El Oro y la Ceniza – Eliette Abécassis

Capítulo 5

¿Cómo explicarlo? La carta de Félix fue para mí como una bocanada de oxígeno que me sacó de mi sopor. Seguía ahí, vivo y coleando. Me hablaba como antes. Pronto volvería y podría verlo al menos.

Aún tenía las llaves de su apartamento. Una mañana, por curiosidad, por ociosidad o por distraerme, decidí ir a su casa.

Al principio no noté nada especial. Su sala de estar en desorden conservaba las marcas de la vida de soltero: los puros a medio consumir se acumulaban en los ceniceros, la cama estaba deshecha, un ovillo desmadejado de ropa yacía sobre la cómoda.
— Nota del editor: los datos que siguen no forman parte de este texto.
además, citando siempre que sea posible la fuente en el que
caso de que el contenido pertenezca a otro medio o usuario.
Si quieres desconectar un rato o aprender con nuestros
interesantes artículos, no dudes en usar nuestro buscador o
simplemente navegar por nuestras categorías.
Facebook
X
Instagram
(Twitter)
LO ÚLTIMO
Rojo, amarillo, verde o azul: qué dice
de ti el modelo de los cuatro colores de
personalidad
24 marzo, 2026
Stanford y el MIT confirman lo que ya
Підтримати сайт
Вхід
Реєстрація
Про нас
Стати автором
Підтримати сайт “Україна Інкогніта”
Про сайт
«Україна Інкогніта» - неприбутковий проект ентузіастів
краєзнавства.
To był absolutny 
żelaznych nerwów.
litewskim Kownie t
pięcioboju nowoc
Cerca de su escritorio, no obstante, me llamaron la atención una serie de cintas de audio. Eran de entrevistas con Wilheim Rege, el historiador alemán.
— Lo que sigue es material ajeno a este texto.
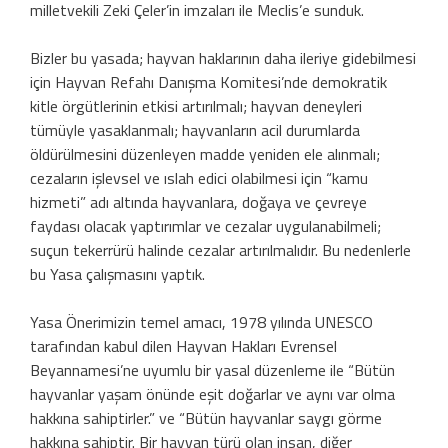
milletvekili Zeki Çeler’in imzaları ile Meclis’e sunduk.
Bizler bu yasada; hayvan haklarının daha ileriye gidebilmesi
için Hayvan Refahı Danışma Komitesi’nde demokratik
kitle örgütlerinin etkisi artırılmalı; hayvan deneyleri
tümüyle yasaklanmalı; hayvanların acil durumlarda
öldürülmesini düzenleyen madde yeniden ele alınmalı;
cezaların işlevsel ve ıslah edici olabilmesi için “kamu
hizmeti” adı altında hayvanlara, doğaya ve çevreye
faydası olacak yaptırımlar ve cezalar uygulanabilmeli;
suçun tekerrürü halinde cezalar artırılmalıdır. Bu nedenlerle
bu Yasa çalışmasını yaptık.
Yasa Önerimizin temel amacı, 1978 yılında UNESCO
tarafından kabul dilen Hayvan Hakları Evrensel
Beyannamesi’ne uyumlu bir yasal düzenleme ile “Bütün
hayvanlar yaşam önünde eşit doğarlar ve aynı var olma
hakkına sahiptirler.” ve “Bütün hayvanlar saygı görme
hakkına sahiptir. Bir hayvan türü olan insan, diğer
Rege era un discípulo de Heidegger que pretendía tener una «visión filosófica» de la historia. En realidad, lo que hacía era desviar la atención de la barbarie alemana, comparándola con los crímenes de los franceses, de los estadounidenses y de otros pueblos de todo el mundo. Además, identificaba constantemente al Partido Comunista con los judíos.

El era, como había explicado yo a Félix, el autor de un «alegato para la historización de la Shoah». ¿Por qué un alegato? ¿Contra quién lo había escrito? ¿Quién ve ese período demasiado en «blanco y negro», según su expresión? ¿De quién puede tratarse si no de los judíos? Me encantaría hacerle confesar lo que en el fondo se propone…
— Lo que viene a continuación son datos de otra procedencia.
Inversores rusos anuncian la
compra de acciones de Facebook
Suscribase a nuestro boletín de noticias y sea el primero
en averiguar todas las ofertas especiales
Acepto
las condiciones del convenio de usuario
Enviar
No es fácil ser los descendientes de quienes perpetraron la Shoah, decía Félix. Los alemanes tenían que vivir con aquella historia que ya no les pertenecía, puesto que se había convertido para el mundo entero en símbolo de la mayor depravación de la humanidad. Y ahora resultaba que querían desempeñar un papel importante en ese mundo para el cual eran el símbolo del Mal. ¿Cómo se podía conjugar aquello? ¿Cómo se podía firmar «la paz con la propia historia», cimentar un pueblo en torno a una identidad nacional tan problemática? Por fortuna, existían los historiadores, decía Félix. Los primeros que antes se habían apresurado a poner de relieve la especificidad de la Shoah volvían ahora la atención hacia lo que denominaban «la historización del nacionalsocialismo». Detrás de aquella pomposa fórmula se ocultaba la idea de que había que resaltar, más que las rupturas, las continuidades existentes entre la Alemania nazi y la Alemania posterior a la Shoah. Uno de sus ejemplos era el desarrollo de la política social del nacionalsocialismo, del que, según ellos, nació el concepto de seguridad social que aplicaría la República Federal en los años cincuenta: de este modo los fundamentos ideológicos del estado del bienestar hundían sus raíces en «el nacionalsocialismo».

La nueva historia alemana presentaba el nazismo como una respuesta a los cambios estructurales y a la modernización de la sociedad alemana, favorecida por diversas «reformas sociales negligidas durante la República de Weimar». Frente a esos adelantos históricos, argumentaban, el espíritu racista de la Solución Final no tenía tanta importancia como se había querido hacer creer.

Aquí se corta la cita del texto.